Le piège de la reconnaissance
"La reconnaissance est un cadeau quand on la reçoit, mais un piège quand on la cherche."
Selon le dictionnaire, la reconnaissance est le sentiment qui incite à se considérer comme redevable envers la personne de qui on a reçu un bienfait. Dans ce sens-là, la reconnaissance est synonyme de gratitude. Même si Jésus a dit que la main gauche ne devait pas savoir ce que faisait la main droite, je crois que la plupart des humains s'attendent à ce que le bien qu'ils font soit connu et reconnu et à recevoir de la gratitude en échange.

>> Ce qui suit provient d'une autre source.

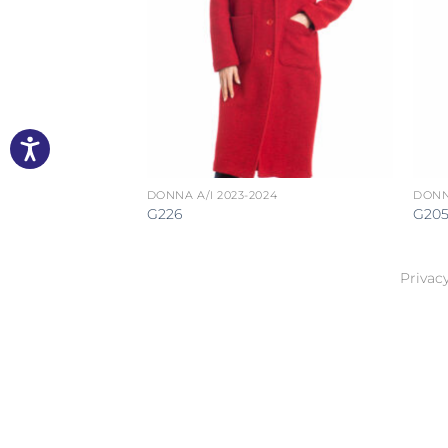
24
DONNA A/I 2023-2024
DONNA
G226
G20
Privacy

Dans un autre contexte, le mot peut être synonyme d’appréciation pris au sens large. Un gars peut recevoir une marque de reconnaissance pour un talent qu’il a ou pour quelque chose qu’il a accompli sans qu’il soit question d'un bienfait ou d'un acte de générosité de sa part. On lui donnera une médaille, ou bien on écrira un article en ligne ou dans les journaux pour reconnaître son talent et ce qu’il a accompli. L’Académie suédoise a reconnu le talent et l’œuvre d’Annie Ernaux en lui décernant le prix Nobel de littérature en 2022.
Quand elle arrive sans qu'on s'y attende, elle est un véritable cadeau ; mais le problème pour nous, les humains, c’est que la reconnaissance provoque une sensation tellement agréable qu’on peut très facilement s’y habituer et en devenir dépendant comme s’il s’agissait d’une drogue.
Une amie de ma femme qui occupait un emploi bien payé aux États-Unis comblait d’argent et de cadeaux les membres de sa famille et ses amis quand elle retournait en vacances au Vietnam. Elle leur envoyait aussi des cadeaux par la poste. Plus les cadeaux étaient chers, plus grandes étaient les marques de reconnaissance et d’affection qu’elle recevait. On la louangeait et on lui disait qu’elle était une sainte. Et elle, elle travaillait de plus en plus fort pour acheter des cadeaux de plus en plus chers et recevoir de plus en plus de reconnaissance. Un jour, elle a perdu son emploi et sa santé : finis l'argent et les cadeaux...et finie la reconnaissance.
Un gars que je connais est toujours en train de chercher quelque chose qui le distinguera et suscitera l’admiration des autres. Il passe d’une activité à une autre et d’un projet à l’autre, pas nécessairement parce que ça l’intéresse, mais parce qu’il a besoin de reconnaissance et d’attention. À le regarder aller, on pourrait croire qu’il est passionné par ce qu’il fait ; mais non, ses passions lui viennent de la reconnaissance et de l'admiration qu’il retire de ce qu’il fait.
Le prix de la reconnaissance, c’est quand ce qu’on fait pour l’obtenir devient une obsession qui nous empêche de penser clairement et de prendre du recul par rapport à qui on est et ce qu’on fait. Pour revenir à Jésus, il a aussi dit que si que si on fait le bien uniquement pour obtenir de la reconnaissance, on a déjà obtenu notre récompense.
Le piège dont parle l’auteur de la citation qui m’a inspiré ce texte, Serge Marquis, c’est selon moi quand la recherche de la reconnaissance nous fait perdre de vue l’essentiel.